What to do.
Starting with the line that holds "left hip: (477, 441)" and stopping after the line that holds "left front paw: (257, 282)", repeat the lines below word for word, without the pictures.

**** Exercise materials

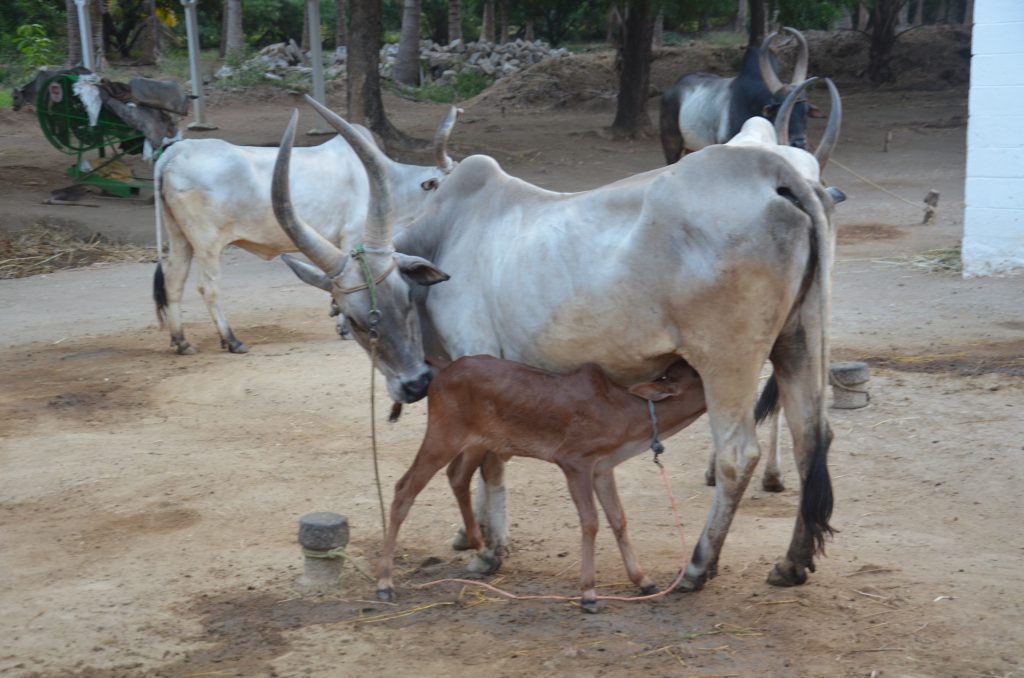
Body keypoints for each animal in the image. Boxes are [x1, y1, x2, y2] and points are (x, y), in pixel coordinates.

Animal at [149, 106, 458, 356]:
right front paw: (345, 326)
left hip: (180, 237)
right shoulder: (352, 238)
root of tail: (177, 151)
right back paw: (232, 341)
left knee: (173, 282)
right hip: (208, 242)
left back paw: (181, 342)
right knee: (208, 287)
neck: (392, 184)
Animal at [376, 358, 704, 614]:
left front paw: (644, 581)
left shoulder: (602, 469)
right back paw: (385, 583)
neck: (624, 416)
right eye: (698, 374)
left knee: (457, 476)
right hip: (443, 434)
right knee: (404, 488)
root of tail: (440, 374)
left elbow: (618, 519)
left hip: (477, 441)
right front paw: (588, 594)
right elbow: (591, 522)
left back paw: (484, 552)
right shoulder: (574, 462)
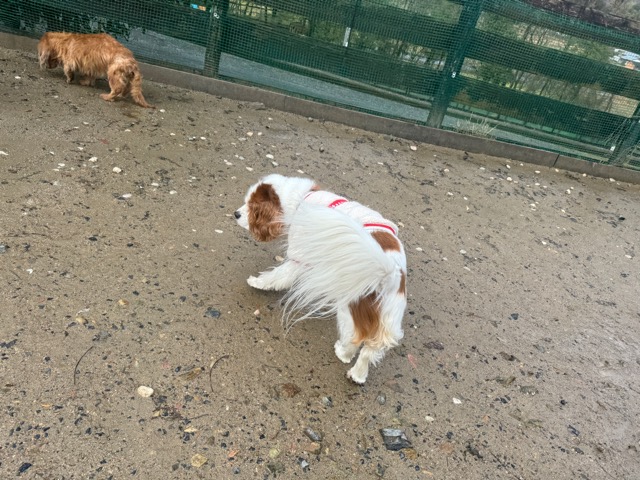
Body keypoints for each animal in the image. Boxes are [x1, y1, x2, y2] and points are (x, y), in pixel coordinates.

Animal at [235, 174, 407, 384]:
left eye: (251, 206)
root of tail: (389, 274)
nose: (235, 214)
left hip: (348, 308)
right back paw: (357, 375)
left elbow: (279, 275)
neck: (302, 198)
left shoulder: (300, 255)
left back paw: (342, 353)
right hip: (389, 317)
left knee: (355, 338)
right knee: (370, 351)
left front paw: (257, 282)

********
**** Exercise materials

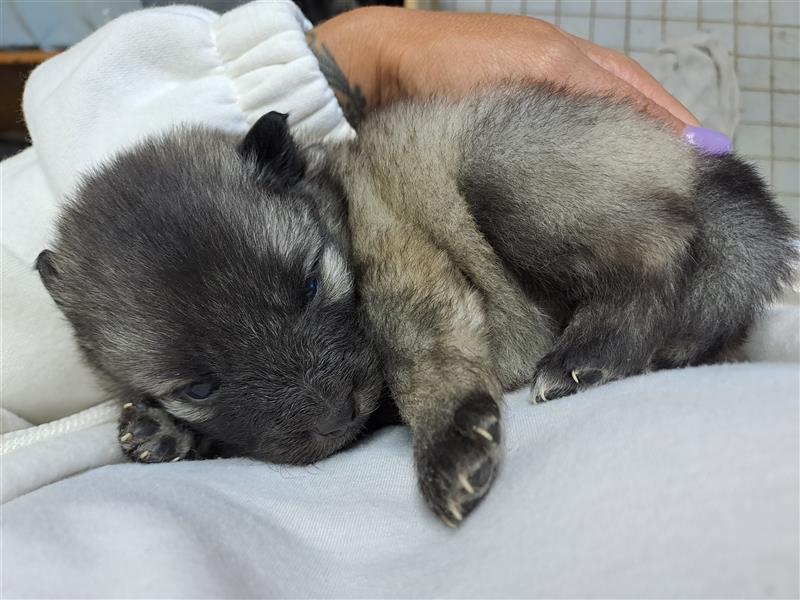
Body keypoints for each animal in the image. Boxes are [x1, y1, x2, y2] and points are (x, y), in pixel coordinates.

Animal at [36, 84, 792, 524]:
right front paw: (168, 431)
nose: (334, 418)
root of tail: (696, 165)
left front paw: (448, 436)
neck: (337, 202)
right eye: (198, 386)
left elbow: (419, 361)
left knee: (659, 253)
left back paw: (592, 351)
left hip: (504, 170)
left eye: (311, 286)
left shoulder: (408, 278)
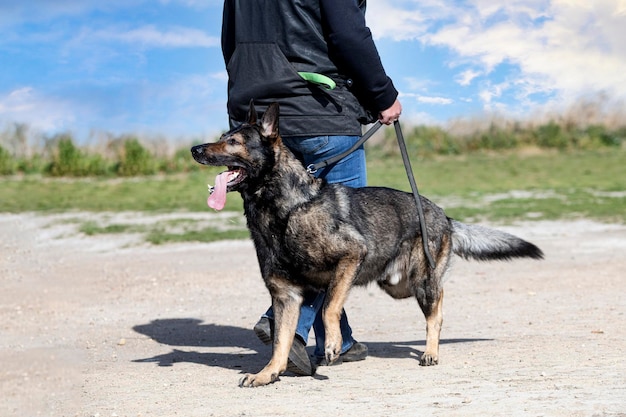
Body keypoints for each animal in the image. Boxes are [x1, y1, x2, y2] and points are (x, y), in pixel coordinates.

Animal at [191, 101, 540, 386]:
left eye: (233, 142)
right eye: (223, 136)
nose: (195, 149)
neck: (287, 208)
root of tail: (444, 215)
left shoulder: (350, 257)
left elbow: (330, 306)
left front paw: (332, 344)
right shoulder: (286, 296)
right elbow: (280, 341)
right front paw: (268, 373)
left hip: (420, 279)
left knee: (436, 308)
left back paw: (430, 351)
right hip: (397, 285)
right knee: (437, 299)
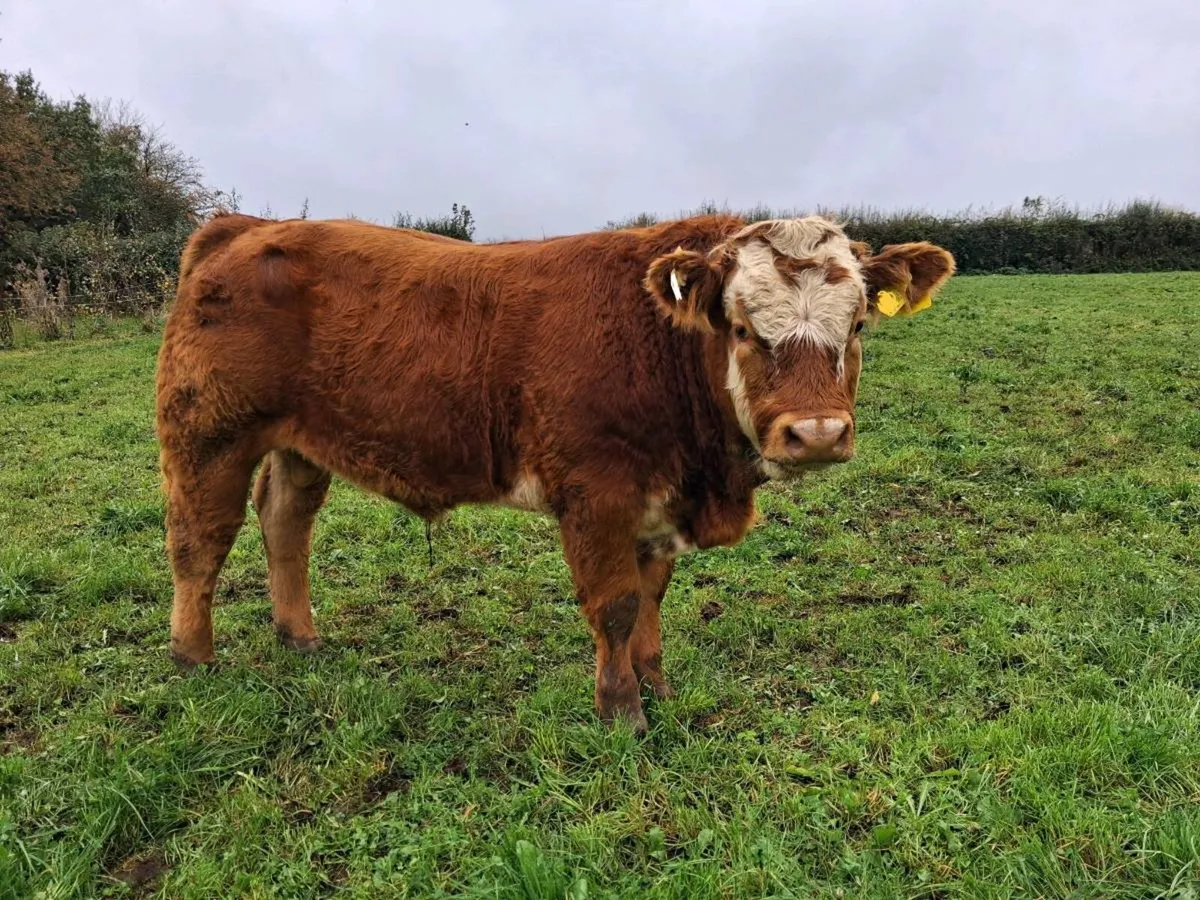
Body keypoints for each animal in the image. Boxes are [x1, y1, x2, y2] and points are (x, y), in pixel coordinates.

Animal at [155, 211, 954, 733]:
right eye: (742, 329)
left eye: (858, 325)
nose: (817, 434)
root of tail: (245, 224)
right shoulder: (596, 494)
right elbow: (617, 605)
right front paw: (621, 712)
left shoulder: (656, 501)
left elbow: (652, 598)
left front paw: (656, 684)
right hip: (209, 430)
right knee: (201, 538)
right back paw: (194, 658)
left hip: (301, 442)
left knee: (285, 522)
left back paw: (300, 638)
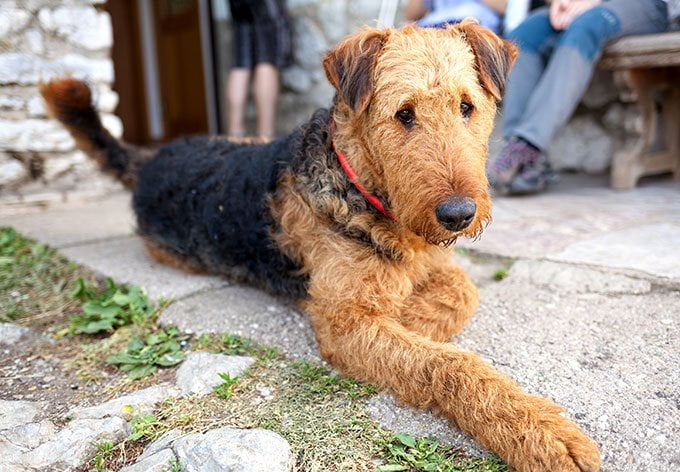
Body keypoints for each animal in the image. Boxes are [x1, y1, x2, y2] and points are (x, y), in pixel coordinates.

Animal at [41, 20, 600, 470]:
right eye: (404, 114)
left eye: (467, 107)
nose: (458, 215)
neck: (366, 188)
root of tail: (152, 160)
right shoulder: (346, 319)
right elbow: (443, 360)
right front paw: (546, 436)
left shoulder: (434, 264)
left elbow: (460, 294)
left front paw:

********

Answer box.
left hip: (477, 441)
right front paw: (588, 594)
right elbow: (591, 522)
left back paw: (484, 552)
right shoulder: (574, 462)
Body keypoints for each animal in the image. Boxes are [x1, y1, x2, y2] and points are (x, y), in pixel coordinates.

Animal at [235, 174, 407, 384]:
left eye: (251, 206)
root of tail: (389, 274)
nose: (235, 214)
left hip: (348, 308)
right back paw: (357, 375)
left elbow: (279, 275)
neck: (302, 198)
left shoulder: (300, 255)
left back paw: (342, 353)
right hip: (389, 317)
left knee: (355, 338)
right knee: (370, 351)
left front paw: (257, 282)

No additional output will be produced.